A change in culture can only come about through shared efforts by the administration, faculty, staff, and students. Let’s begin this work, together, this Thursday, October 17 at 6 p.m. in Science Center Hall C when I invite all members of the Harvard community to a Town Hall conversation around the results of the survey. The Longwood campus will also host a simulcast of the Town Hall from Snyder Auditorium in the Kresge Building at the Harvard T.H. Chan School of Public Health. Kathleen and Peggy will guide you through the initial analysis of the data.
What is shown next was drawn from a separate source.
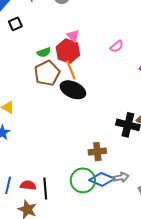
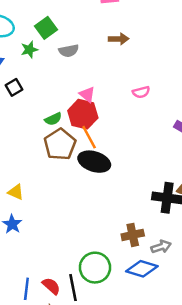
pink semicircle: (117, 46) -> (141, 92), moved, turned 32
gray arrow: (121, 177) -> (161, 247), moved
green circle: (83, 180) -> (95, 268), moved
red semicircle: (28, 185) -> (51, 286), turned 42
I encourage you to ask questions.

One of my highest priorities is to create a community in which all of us can do our best work. To achieve this, we must seek to enhance our policies and procedures, and build out new resources, that are marked by our humanity, and which remind us to care for one another. But most importantly, we must recognize that we all have a role to play in ensuring that each of us who calls Harvard home feels welcome, and safe.